Listing ID: 74903
Exceptional solo concierge family medicine & wellness practice founded in 2003 located in the sought-after city of Scottsdale, AZ, with an average gross revenue of over $540,000, only working 3 1/2 days or 28 hours in office. Great practice location in an affluent area. Services include: Individualized preventive medicine, acute/urgent care, chronic care management, advanced testing and monitoring of heart and lung disease, stroke prevention, pre-diabetes and diabetes screening, esophageal and colon cancer screening, heart attack and stroke prevention, women’s preventive health care, men’s preventive health care, advanced micronutrient lab analysis, nutritional and weight loss counseling and smoking cessation.
This turn-key practice includes all office furniture, medical equipment, and supplies.
- Asking Price: $660,000
- Cash Flow: $21,408
- Gross Revenue: $539,524
- EBITDA: N/A
- FF&E: N/A
- Inventory: N/A
- Inventory Included: N/A
- Established: 2003
- Property Owned or Leased:Own
- Property Included:Yes
- Building Square Footage:1,400
- Lot Size:N/A
- Total Number of Employees:2
- Furniture, Fixtures and Equipment:N/A
This practice operates in a single tenant 1,400 SF single level office building with walk-up parking and is situated in a condo office park.The office space has a waiting room, 3 examination rooms, 2 clinician offices, patient restroom, and private doctor's bathroom and shower, lab nook, business office, and kitchen. Real estate valued at $345,000.

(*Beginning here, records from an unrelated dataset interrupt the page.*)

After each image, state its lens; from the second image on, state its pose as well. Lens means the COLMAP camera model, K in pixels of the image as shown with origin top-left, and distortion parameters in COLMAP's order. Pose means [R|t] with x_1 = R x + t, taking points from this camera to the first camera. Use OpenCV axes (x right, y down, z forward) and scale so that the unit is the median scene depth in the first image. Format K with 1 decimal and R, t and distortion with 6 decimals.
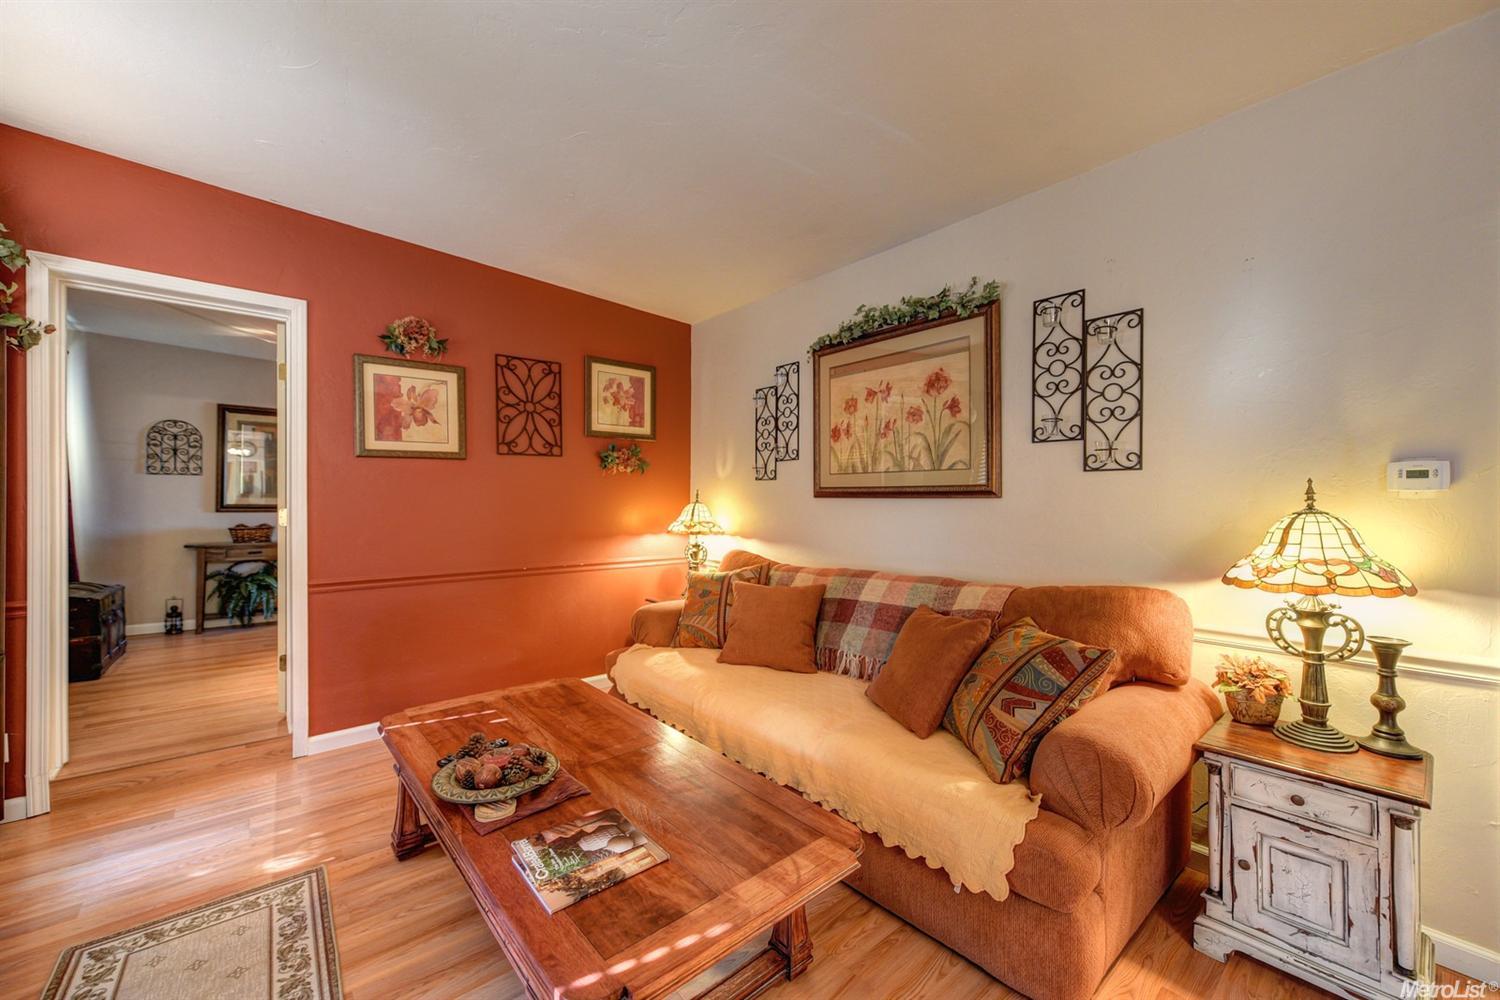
lens RADIAL K [[585.7, 0, 746.4], [0, 585.7, 501.7], [0, 0, 1]] dist [-0.000256, -0.000243]
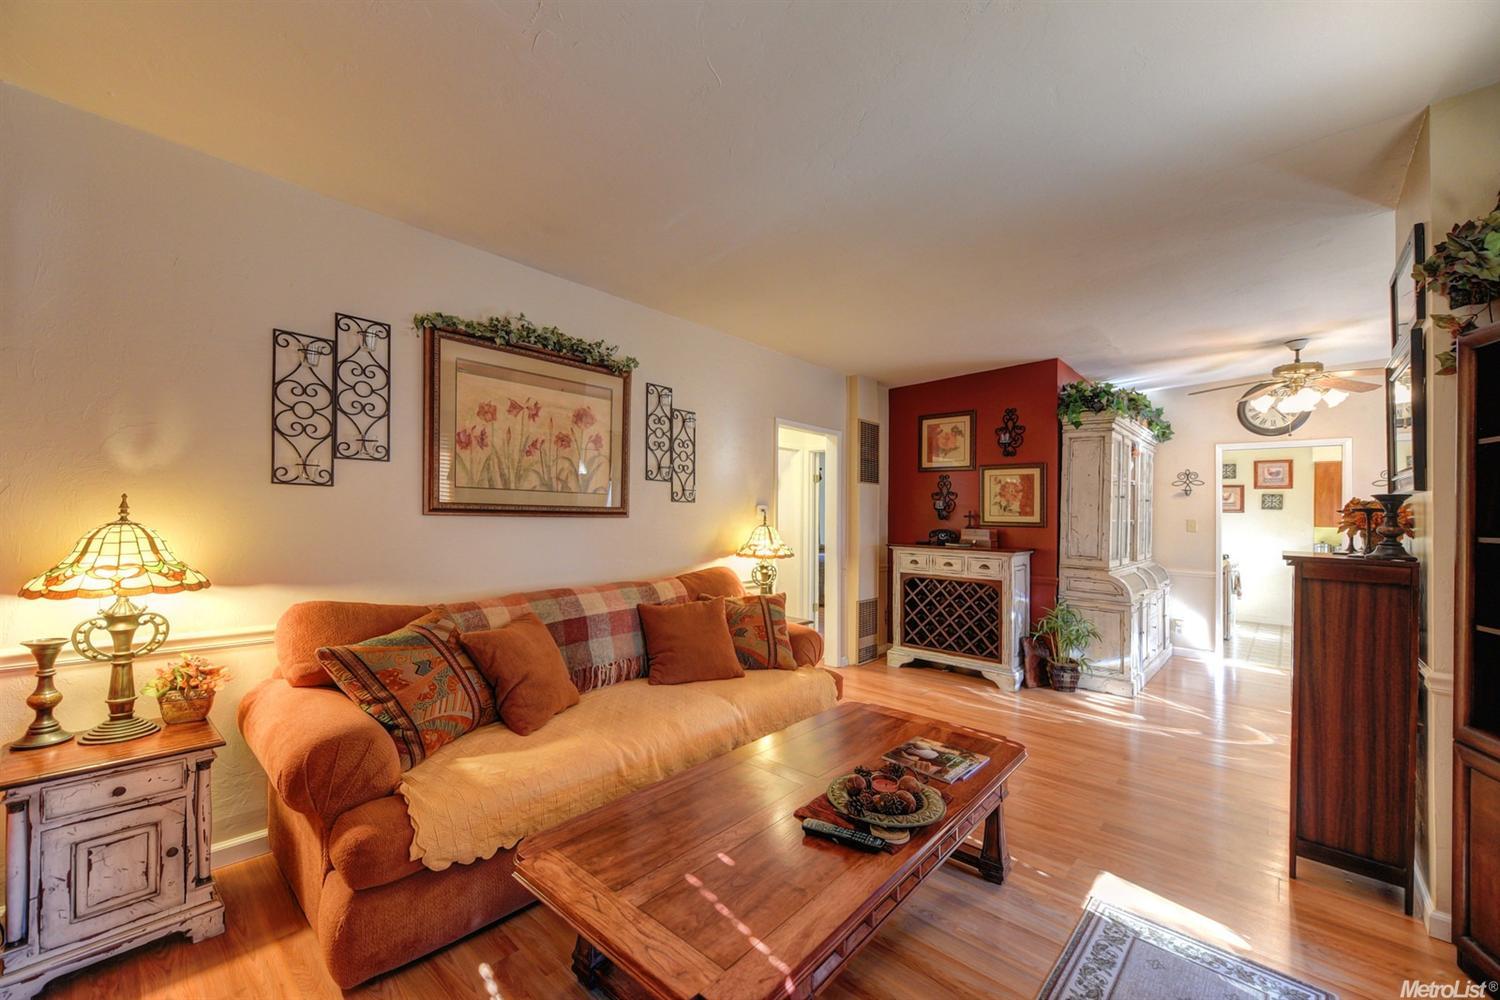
lens RADIAL K [[589.4, 0, 722.3], [0, 589.4, 515.6], [0, 0, 1]] dist [-0.008227, -0.000130]
pose [[-0.110117, -0.008630, 0.993881, -0.727033], [-0.018891, 0.999800, 0.006588, -0.019126], [-0.993739, -0.018050, -0.110258, 0.721140]]
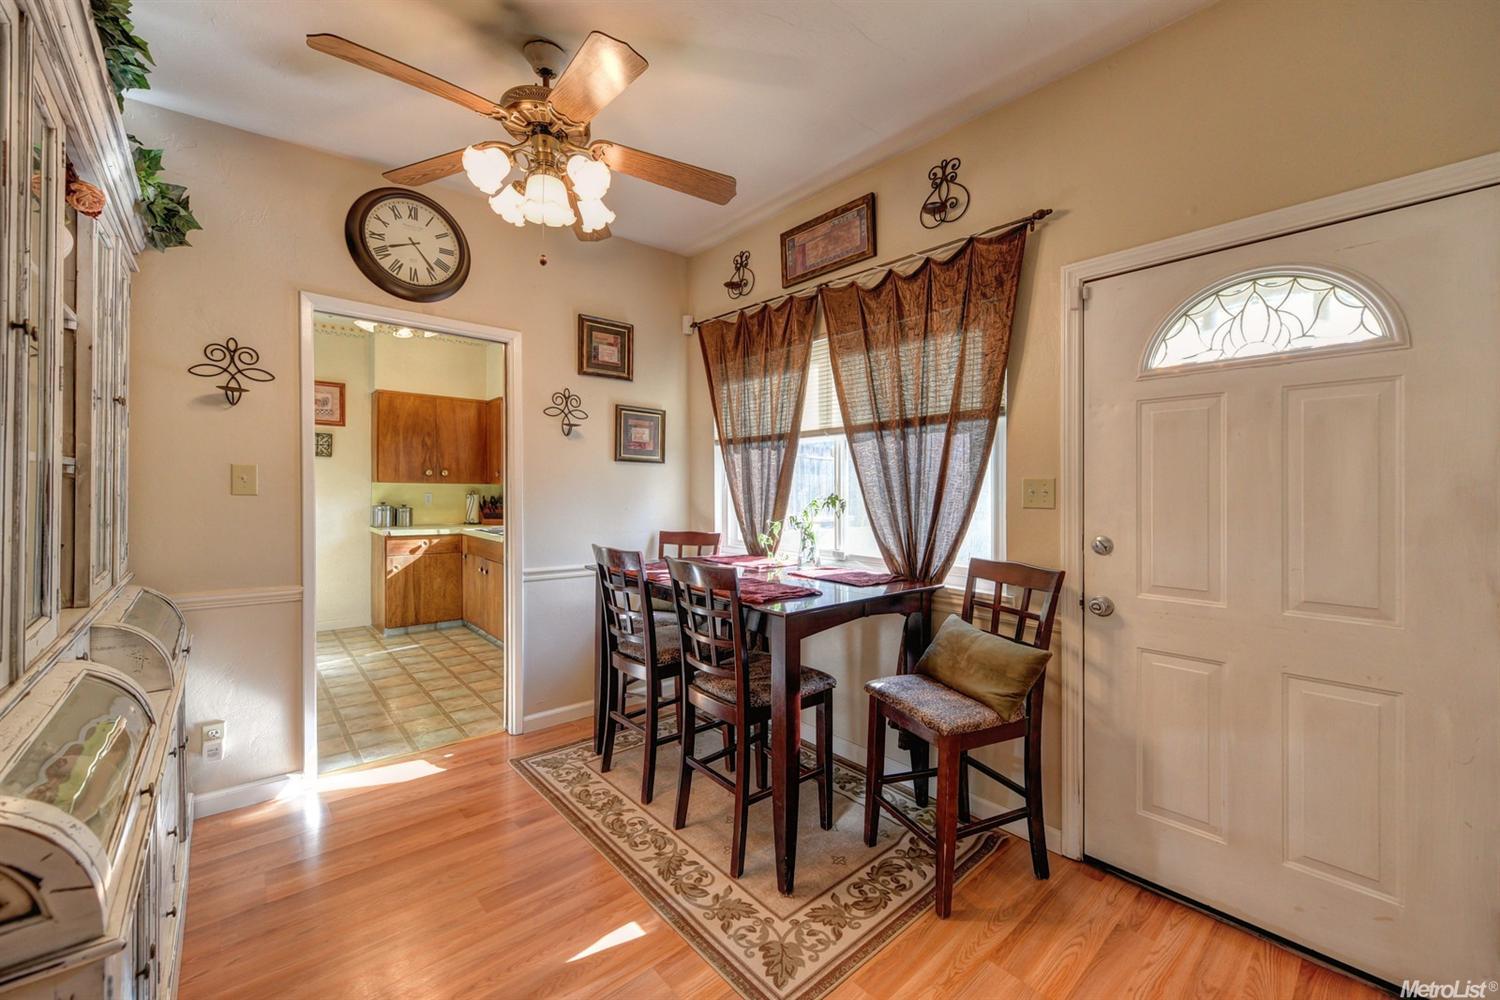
lens RADIAL K [[600.0, 0, 753.1], [0, 600.0, 495.1], [0, 0, 1]] dist [0.002532, -0.000175]
pose [[-0.999486, -0.013135, -0.029255, 0.244643], [-0.013468, 0.999846, 0.011223, -0.001679], [0.029104, 0.011611, -0.999509, -0.102874]]
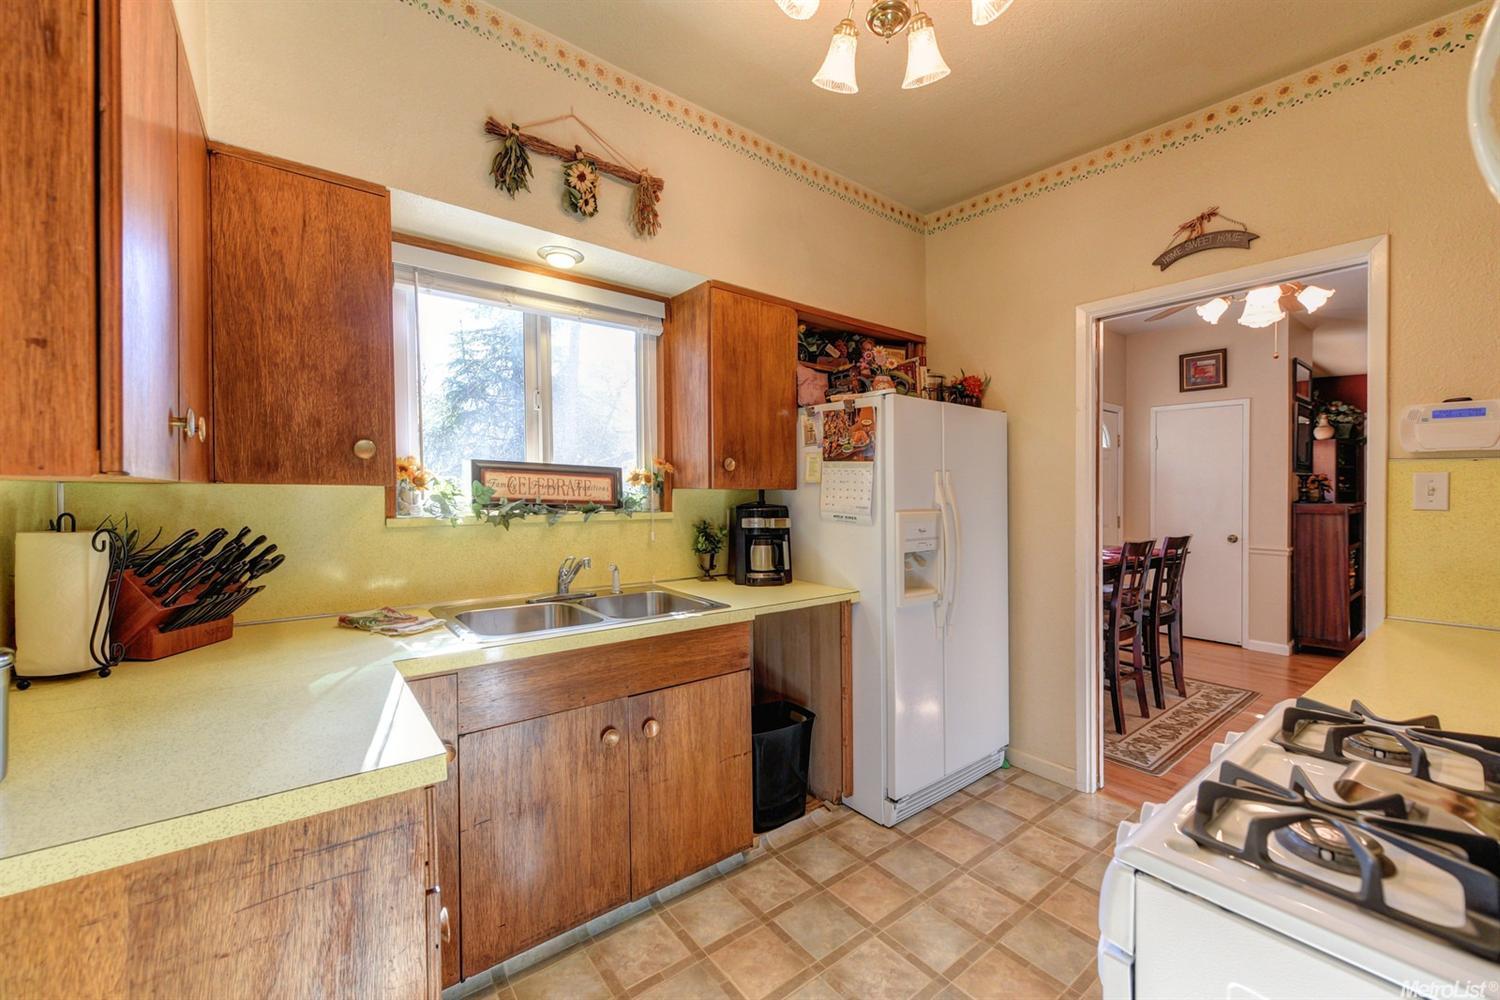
lens RADIAL K [[588.2, 0, 754.6], [0, 588.2, 481.2], [0, 0, 1]] dist [-0.000860, -0.000146]
pose [[-0.029586, -0.012548, -0.999483, 1.365780], [-0.008091, 0.999891, -0.012313, -0.002971], [0.999529, 0.007722, -0.029684, -1.461912]]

The seller is willing to assist the buyer with the transition for approximately 6+ months. Trained staff will stay with the practice.
Preparing for retirement
This practice was created to provide the highest quality health care practice that is affordable, accessible with a focus on your individualized wellness plan. The practice is widely respected within the community and has a strong word-of-mouth referral system. Unlike most franchise models, this practice is 100% independent.
Practice can be implementing a comprehensive marketing plan, accepting more members, and expanding services.
This Business Is An Established Franchise
The venture was started in 2003, making the business 19 years old.
The business has 2 employees and resides in a building with disclosed square footage of 1,400 sq ft.
Why is the Current Owner Selling The Business?
There are all sorts of reasons individuals choose to sell operating businesses. Nevertheless, the genuine factor and the one they say to you might be 2 entirely different things. For instance, they might state "I have way too many various commitments" or "I am retiring". For lots of sellers, these reasons stand. But, for some, these may simply be excuses to attempt to hide the reality of altering demographics, increased competition, current decrease in earnings, or an array of various other factors. This is why it is extremely essential that you not depend totally on a vendor's word, however instead, use the vendor's solution in conjunction with your total due diligence. This will paint a more practical picture of the business's existing situation.
Existing Debts and Future Obligations
If the existing business is in debt, which lots of companies are, then you will certainly need to consider this when valuating/preparing your deal. Lots of companies finance loans so as to cover items such as stock, payroll, accounts payable, and so on. Bear in mind that occasionally this can imply that earnings margins are too small. Numerous organisations fall into a revolving door of taking on debt as a way to pay back other loans. Along with debts, there may also be future commitments to take into consideration. There might be an outstanding lease on tools or the structure where the business resides. The business might have existing contracts with vendors that need to be satisfied or might cause charges if terminated early.
Understanding the Customer Base, Competition and Area Demographics
How do operating businesses in the area draw in new clients? Many times, companies have repeat customers, which form the core of their daily revenues. Specific elements such as brand-new competitors sprouting up around the area, road construction, and also personnel turn over can affect repeat consumers and also adversely impact future revenues. One important thing to think about is the placement of the business. Is it in a highly trafficked shopping mall, or is it concealed from the highway? Certainly, the more people that see the business regularly, the higher the possibility to develop a returning client base. A last idea is the basic area demographics. Is the business placed in a densely inhabited city, or is it situated on the edge of town? How might the neighborhood average house income impact future earnings potential?